◆ **Exercise objective**
Reproduce all of the entries character for character, while leaving out any pictures they contain.

◆ **Data listing**
____________________

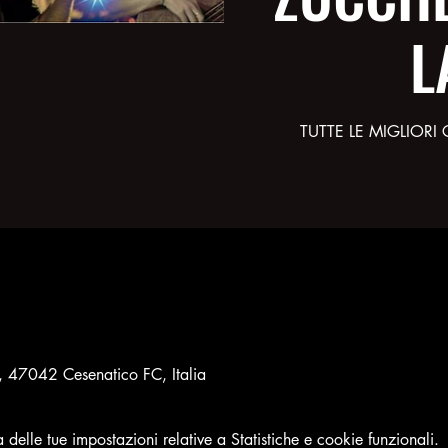
L
TUTTE LE MIGLIOR
8, 47042 Cesenatico FC, Italia
elle tue impostazioni relative a Statistiche e cookie funzionali.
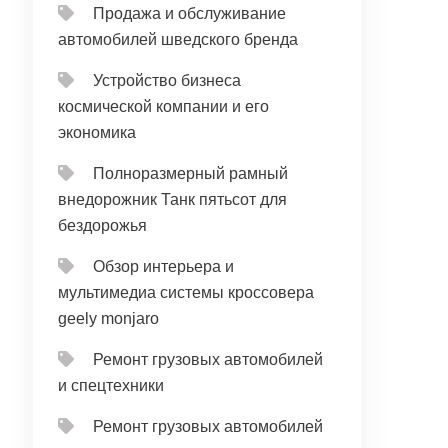
Продажа и обслуживание
автомобилей шведского бренда
Устройство бизнеса
космической компании и его
экономика
Полноразмерный рамный
внедорожник Танк пятьсот для
бездорожья
Обзор интерьера и
мультимедиа системы кроссовера
geely monjaro
Ремонт грузовых автомобилей
и спецтехники
Ремонт грузовых автомобилей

____________________

◆ **Result for this task**
L
TUTTE LE MIGLIOR
8, 47042 Cesenatico FC, Italia
elle tue impostazioni relative a Statistiche e cookie funzionali.
Продажа и обслуживание
автомобилей шведского бренда
Устройство бизнеса
космической компании и его
экономика
Полноразмерный рамный
внедорожник Танк пятьсот для
бездорожья
Обзор интерьера и
мультимедиа системы кроссовера
geely monjaro
Ремонт грузовых автомобилей
и спецтехники
Ремонт грузовых автомобилей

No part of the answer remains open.